GOAL OF THE EXERCISE: Among the lines below, count those with "waterway". Give the total alone.

GIVEN INFORMATION:
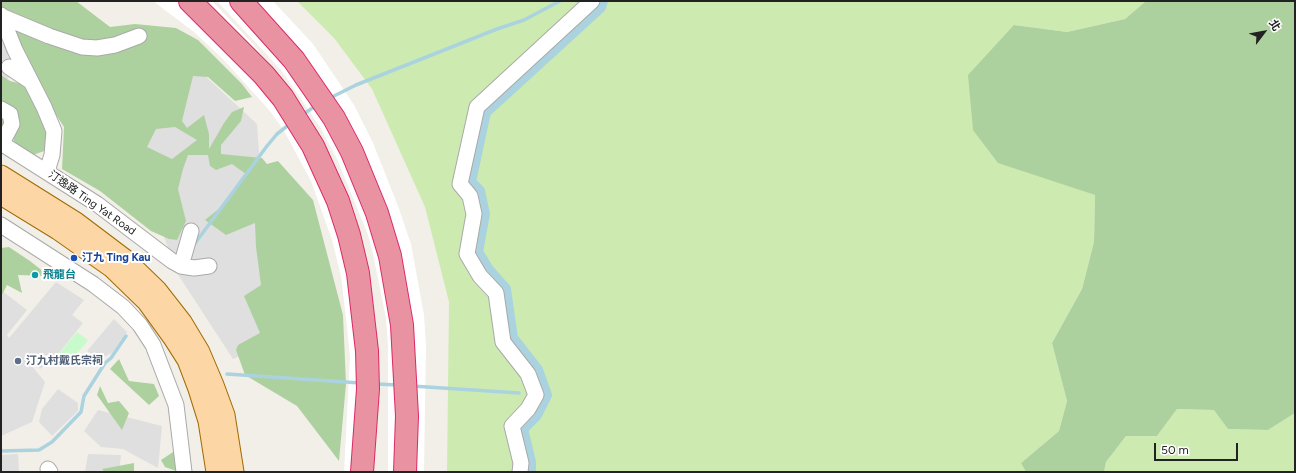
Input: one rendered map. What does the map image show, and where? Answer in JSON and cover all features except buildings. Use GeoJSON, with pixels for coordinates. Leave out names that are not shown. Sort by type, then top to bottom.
{"type":"FeatureCollection","features":[{"type":"Feature","properties":{"kind":"highway"},"geometry":{"type":"LineString","coordinates":[[182,1],[196,7],[264,75],[284,98],[313,146],[338,201],[349,235],[358,273],[367,351],[368,389],[362,472]]}},
{"type":"Feature","properties":{"kind":"highway"},"geometry":{"type":"LineString","coordinates":[[241,1],[294,60],[334,118],[352,152],[377,213],[390,256],[402,325],[407,416],[405,472]]}},
{"type":"Feature","properties":{"kind":"main road"},"geometry":{"type":"LineString","coordinates":[[1,175],[76,222],[125,259],[157,290],[182,322],[200,352],[225,415],[234,472]]}},
{"type":"Feature","properties":{"kind":"main road"},"geometry":{"type":"LineString","coordinates":[[1,195],[58,230],[112,268],[147,302],[187,360],[208,421],[216,472]]}},
{"type":"Feature","properties":{"kind":"street"},"geometry":{"type":"LineString","coordinates":[[520,472],[521,463],[512,426],[528,409],[536,395],[528,374],[503,342],[496,293],[480,276],[467,254],[474,214],[470,196],[460,184],[477,107],[592,1]]}},
{"type":"Feature","properties":{"kind":"street"},"geometry":{"type":"LineString","coordinates":[[1,15],[48,36],[82,47],[97,48],[115,45],[139,36]]}},
{"type":"Feature","properties":{"kind":"street"},"geometry":{"type":"LineString","coordinates":[[1,15],[54,131],[52,155],[47,171]]}},
{"type":"Feature","properties":{"kind":"street"},"geometry":{"type":"LineString","coordinates":[[9,67],[32,82]]}},
{"type":"Feature","properties":{"kind":"street"},"geometry":{"type":"LineString","coordinates":[[1,109],[10,114],[12,124],[2,143]]}},
{"type":"Feature","properties":{"kind":"street","name":"汀逸路 Ting Yat Road"},"geometry":{"type":"LineString","coordinates":[[2,143],[97,204],[181,266]]}},
{"type":"Feature","properties":{"kind":"street"},"geometry":{"type":"LineString","coordinates":[[1,225],[93,284],[118,303],[140,324],[153,346],[176,405],[184,472]]}},
{"type":"Feature","properties":{"kind":"street"},"geometry":{"type":"LineString","coordinates":[[191,231],[181,266],[194,268],[209,266]]}},
{"type":"Feature","properties":{"kind":"shaded area"},"geometry":{"type":"Polygon","coordinates":[[[1,28],[20,70],[1,83],[1,28]]]}},
{"type":"Feature","properties":{"kind":"shaded area"},"geometry":{"type":"Polygon","coordinates":[[[189,61],[257,124],[273,341],[233,359],[177,273],[126,130],[189,61]]]}},
{"type":"Feature","properties":{"kind":"shaded area"},"geometry":{"type":"Polygon","coordinates":[[[56,282],[84,300],[72,315],[83,323],[51,363],[48,362],[40,369],[27,360],[45,382],[32,422],[1,436],[1,290],[27,310],[7,335],[9,338],[56,282]]]}},
{"type":"Feature","properties":{"kind":"shaded area"},"geometry":{"type":"Polygon","coordinates":[[[114,319],[127,332],[112,353],[100,359],[87,351],[114,319]]]}},
{"type":"Feature","properties":{"kind":"shaded area"},"geometry":{"type":"Polygon","coordinates":[[[58,389],[78,403],[78,411],[52,436],[39,422],[42,409],[58,389]]]}},
{"type":"Feature","properties":{"kind":"shaded area"},"geometry":{"type":"Polygon","coordinates":[[[98,410],[162,426],[158,468],[123,449],[101,447],[84,431],[98,410]]]}},
{"type":"Feature","properties":{"kind":"shaded area"},"geometry":{"type":"Polygon","coordinates":[[[18,454],[19,472],[1,472],[1,455],[18,454]]]}},
{"type":"Feature","properties":{"kind":"shaded area"},"geometry":{"type":"Polygon","coordinates":[[[88,454],[121,455],[119,472],[85,472],[88,454]]]}},
{"type":"Feature","properties":{"kind":"green space"},"geometry":{"type":"Polygon","coordinates":[[[1,1],[76,1],[110,27],[135,24],[176,28],[198,40],[242,84],[252,97],[235,101],[208,77],[193,76],[182,121],[187,128],[204,115],[209,134],[209,149],[232,112],[244,107],[241,121],[221,145],[221,154],[262,158],[267,164],[278,161],[313,200],[343,315],[346,384],[339,461],[297,406],[245,375],[236,350],[238,345],[260,333],[244,296],[261,285],[256,247],[255,223],[226,235],[205,220],[226,203],[246,174],[232,164],[216,170],[210,166],[208,155],[188,155],[178,189],[186,221],[177,240],[169,239],[151,231],[100,191],[62,169],[64,127],[1,30],[1,1]],[[175,127],[156,129],[147,147],[172,159],[197,140],[175,127]]]}},
{"type":"Feature","properties":{"kind":"green space"},"geometry":{"type":"Polygon","coordinates":[[[297,1],[1146,1],[1125,19],[1067,32],[1014,25],[1050,179],[1095,195],[1094,242],[1082,289],[1052,343],[1067,401],[1059,431],[1021,463],[1026,472],[447,472],[449,302],[425,207],[372,89],[334,38],[297,1]]]}},
{"type":"Feature","properties":{"kind":"green space"},"geometry":{"type":"Polygon","coordinates":[[[1146,1],[1295,1],[1295,413],[1268,430],[1228,429],[1214,410],[1177,409],[1157,436],[1126,436],[1106,462],[1104,472],[1026,472],[1021,463],[1059,431],[1067,401],[1052,343],[1082,289],[1094,242],[1095,195],[998,163],[973,130],[968,75],[1014,25],[1067,32],[1125,19],[1146,1]]]}},
{"type":"Feature","properties":{"kind":"green space"},"geometry":{"type":"Polygon","coordinates":[[[1,75],[10,81],[26,85],[45,122],[47,150],[33,155],[15,143],[12,136],[1,130],[1,75]]]}},
{"type":"Feature","properties":{"kind":"green space"},"geometry":{"type":"Polygon","coordinates":[[[9,247],[49,276],[18,275],[22,293],[7,285],[1,297],[1,248],[9,247]]]}},
{"type":"Feature","properties":{"kind":"green space"},"geometry":{"type":"Polygon","coordinates":[[[77,332],[88,340],[86,343],[70,362],[51,363],[77,332]]]}},
{"type":"Feature","properties":{"kind":"green space"},"geometry":{"type":"Polygon","coordinates":[[[119,359],[129,381],[154,384],[159,396],[149,405],[110,369],[119,359]]]}},
{"type":"Feature","properties":{"kind":"green space"},"geometry":{"type":"Polygon","coordinates":[[[100,386],[108,403],[119,401],[129,413],[122,430],[97,395],[100,386]]]}},
{"type":"Feature","properties":{"kind":"green space"},"geometry":{"type":"Polygon","coordinates":[[[1177,409],[1215,410],[1228,429],[1268,430],[1295,413],[1295,472],[1104,472],[1106,462],[1126,436],[1157,436],[1177,409]]]}},
{"type":"Feature","properties":{"kind":"green space"},"geometry":{"type":"Polygon","coordinates":[[[176,450],[179,472],[165,467],[161,460],[176,450]]]}},
{"type":"Feature","properties":{"kind":"green space"},"geometry":{"type":"Polygon","coordinates":[[[134,463],[134,472],[105,472],[102,469],[134,463]]]}},
{"type":"Feature","properties":{"kind":"pier"},"geometry":{"type":"Polygon","coordinates":[[[153,1],[212,1],[252,43],[292,92],[308,114],[337,169],[348,197],[369,271],[375,315],[379,356],[373,472],[344,472],[350,357],[346,318],[341,276],[332,240],[311,181],[283,129],[269,110],[223,59],[194,32],[153,1]]]}},
{"type":"Feature","properties":{"kind":"pier"},"geometry":{"type":"Polygon","coordinates":[[[217,1],[273,1],[313,44],[354,105],[373,143],[398,206],[411,244],[424,315],[426,345],[424,472],[388,472],[388,346],[386,318],[368,235],[337,159],[320,127],[281,70],[217,1]]]}},
{"type":"Feature","properties":{"kind":"waterway"},"geometry":{"type":"LineString","coordinates":[[330,98],[356,85],[497,29],[524,20],[560,1]]}},
{"type":"Feature","properties":{"kind":"waterway"},"geometry":{"type":"LineString","coordinates":[[530,472],[530,462],[522,429],[536,415],[546,395],[537,370],[512,338],[505,289],[488,270],[477,252],[484,214],[479,191],[470,182],[485,112],[600,7],[602,1]]}},
{"type":"Feature","properties":{"kind":"waterway"},"geometry":{"type":"LineString","coordinates":[[302,115],[317,105]]}},
{"type":"Feature","properties":{"kind":"waterway"},"geometry":{"type":"LineString","coordinates":[[193,246],[267,146],[277,134],[291,123]]}},
{"type":"Feature","properties":{"kind":"waterway"},"geometry":{"type":"LineString","coordinates":[[1,451],[39,450],[52,442],[81,412],[84,396],[105,363],[111,358],[126,336]]}},
{"type":"Feature","properties":{"kind":"waterway"},"geometry":{"type":"LineString","coordinates":[[227,374],[360,383]]}},
{"type":"Feature","properties":{"kind":"waterway"},"geometry":{"type":"LineString","coordinates":[[376,384],[398,385]]}},
{"type":"Feature","properties":{"kind":"waterway"},"geometry":{"type":"LineString","coordinates":[[412,386],[519,393]]}},
{"type":"Feature","properties":{"kind":"place","name":"汀九 Ting Kau"},"geometry":{"type":"Point","coordinates":[74,258]}},
{"type":"Feature","properties":{"kind":"place","name":"飛龍台"},"geometry":{"type":"Point","coordinates":[35,275]}},
{"type":"Feature","properties":{"kind":"place","name":"汀九村戴氏宗祠"},"geometry":{"type":"Point","coordinates":[18,361]}}]}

SOLUTION FOR THIS EXERCISE: 8